* _AVAILABLE DATA_:
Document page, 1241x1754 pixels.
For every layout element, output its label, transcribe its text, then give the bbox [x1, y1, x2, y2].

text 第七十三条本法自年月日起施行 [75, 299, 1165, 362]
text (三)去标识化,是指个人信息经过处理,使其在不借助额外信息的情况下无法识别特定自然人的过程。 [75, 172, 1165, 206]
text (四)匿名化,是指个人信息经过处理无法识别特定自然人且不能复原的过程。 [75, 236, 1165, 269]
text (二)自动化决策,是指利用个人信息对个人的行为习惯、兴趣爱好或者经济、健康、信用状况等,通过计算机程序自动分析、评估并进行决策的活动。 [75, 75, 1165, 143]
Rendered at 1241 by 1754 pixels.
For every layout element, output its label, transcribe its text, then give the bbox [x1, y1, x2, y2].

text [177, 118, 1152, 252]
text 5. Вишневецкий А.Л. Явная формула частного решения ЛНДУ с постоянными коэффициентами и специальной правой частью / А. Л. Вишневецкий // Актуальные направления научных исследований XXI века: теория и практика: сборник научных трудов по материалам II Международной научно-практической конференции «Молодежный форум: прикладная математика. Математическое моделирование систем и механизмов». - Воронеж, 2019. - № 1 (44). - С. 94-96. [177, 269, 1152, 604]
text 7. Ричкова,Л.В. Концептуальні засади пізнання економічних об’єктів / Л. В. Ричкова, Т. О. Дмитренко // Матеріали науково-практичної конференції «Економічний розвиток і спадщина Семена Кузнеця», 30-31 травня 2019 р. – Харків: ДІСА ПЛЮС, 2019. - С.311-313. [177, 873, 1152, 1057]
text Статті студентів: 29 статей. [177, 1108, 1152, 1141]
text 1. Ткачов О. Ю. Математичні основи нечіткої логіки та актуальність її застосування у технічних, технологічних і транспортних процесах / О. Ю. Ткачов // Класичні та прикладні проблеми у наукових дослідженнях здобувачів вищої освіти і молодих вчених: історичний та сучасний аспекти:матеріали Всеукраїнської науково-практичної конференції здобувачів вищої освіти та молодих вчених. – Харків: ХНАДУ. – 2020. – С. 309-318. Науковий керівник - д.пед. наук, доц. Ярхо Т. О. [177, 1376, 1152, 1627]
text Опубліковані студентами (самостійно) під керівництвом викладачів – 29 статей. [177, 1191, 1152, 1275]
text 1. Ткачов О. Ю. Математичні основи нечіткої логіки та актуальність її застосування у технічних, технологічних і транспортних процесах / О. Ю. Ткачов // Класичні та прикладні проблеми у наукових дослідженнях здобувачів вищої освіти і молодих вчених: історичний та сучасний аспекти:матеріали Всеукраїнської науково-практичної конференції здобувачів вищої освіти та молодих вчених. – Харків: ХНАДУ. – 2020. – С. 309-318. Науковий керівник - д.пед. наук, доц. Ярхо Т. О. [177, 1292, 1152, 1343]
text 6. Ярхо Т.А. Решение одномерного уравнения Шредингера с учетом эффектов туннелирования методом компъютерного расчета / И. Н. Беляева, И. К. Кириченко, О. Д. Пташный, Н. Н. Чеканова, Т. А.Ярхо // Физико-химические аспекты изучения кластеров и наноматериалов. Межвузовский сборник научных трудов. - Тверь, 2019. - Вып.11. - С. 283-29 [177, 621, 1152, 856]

* _EXERCISE PROMPT_:
Each record above, from first to last, should be written out again exactly.

* _EXPECTED ANSWER_:
Document page, 1241x1754 pixels.
For every layout element, output its label, transcribe its text, then give the bbox [x1, y1, x2, y2].

text 第七十三条本法自年月日起施行 [75, 299, 1165, 362]
text (三)去标识化,是指个人信息经过处理,使其在不借助额外信息的情况下无法识别特定自然人的过程。 [75, 172, 1165, 206]
text (四)匿名化,是指个人信息经过处理无法识别特定自然人且不能复原的过程。 [75, 236, 1165, 269]
text (二)自动化决策,是指利用个人信息对个人的行为习惯、兴趣爱好或者经济、健康、信用状况等,通过计算机程序自动分析、评估并进行决策的活动。 [75, 75, 1165, 143]
Rendered at 1241 by 1754 pixels.
For every layout element, output its label, transcribe its text, then give the bbox [x1, y1, x2, y2].

text [177, 118, 1152, 252]
text 5. Вишневецкий А.Л. Явная формула частного решения ЛНДУ с постоянными коэффициентами и специальной правой частью / А. Л. Вишневецкий // Актуальные направления научных исследований XXI века: теория и практика: сборник научных трудов по материалам II Международной научно-практической конференции «Молодежный форум: прикладная математика. Математическое моделирование систем и механизмов». - Воронеж, 2019. - № 1 (44). - С. 94-96. [177, 269, 1152, 604]
text 7. Ричкова,Л.В. Концептуальні засади пізнання економічних об’єктів / Л. В. Ричкова, Т. О. Дмитренко // Матеріали науково-практичної конференції «Економічний розвиток і спадщина Семена Кузнеця», 30-31 травня 2019 р. – Харків: ДІСА ПЛЮС, 2019. - С.311-313. [177, 873, 1152, 1057]
text Статті студентів: 29 статей. [177, 1108, 1152, 1141]
text 1. Ткачов О. Ю. Математичні основи нечіткої логіки та актуальність її застосування у технічних, технологічних і транспортних процесах / О. Ю. Ткачов // Класичні та прикладні проблеми у наукових дослідженнях здобувачів вищої освіти і молодих вчених: історичний та сучасний аспекти:матеріали Всеукраїнської науково-практичної конференції здобувачів вищої освіти та молодих вчених. – Харків: ХНАДУ. – 2020. – С. 309-318. Науковий керівник - д.пед. наук, доц. Ярхо Т. О. [177, 1376, 1152, 1627]
text Опубліковані студентами (самостійно) під керівництвом викладачів – 29 статей. [177, 1191, 1152, 1275]
text 1. Ткачов О. Ю. Математичні основи нечіткої логіки та актуальність її застосування у технічних, технологічних і транспортних процесах / О. Ю. Ткачов // Класичні та прикладні проблеми у наукових дослідженнях здобувачів вищої освіти і молодих вчених: історичний та сучасний аспекти:матеріали Всеукраїнської науково-практичної конференції здобувачів вищої освіти та молодих вчених. – Харків: ХНАДУ. – 2020. – С. 309-318. Науковий керівник - д.пед. наук, доц. Ярхо Т. О. [177, 1292, 1152, 1343]
text 6. Ярхо Т.А. Решение одномерного уравнения Шредингера с учетом эффектов туннелирования методом компъютерного расчета / И. Н. Беляева, И. К. Кириченко, О. Д. Пташный, Н. Н. Чеканова, Т. А.Ярхо // Физико-химические аспекты изучения кластеров и наноматериалов. Межвузовский сборник научных трудов. - Тверь, 2019. - Вып.11. - С. 283-29 [177, 621, 1152, 856]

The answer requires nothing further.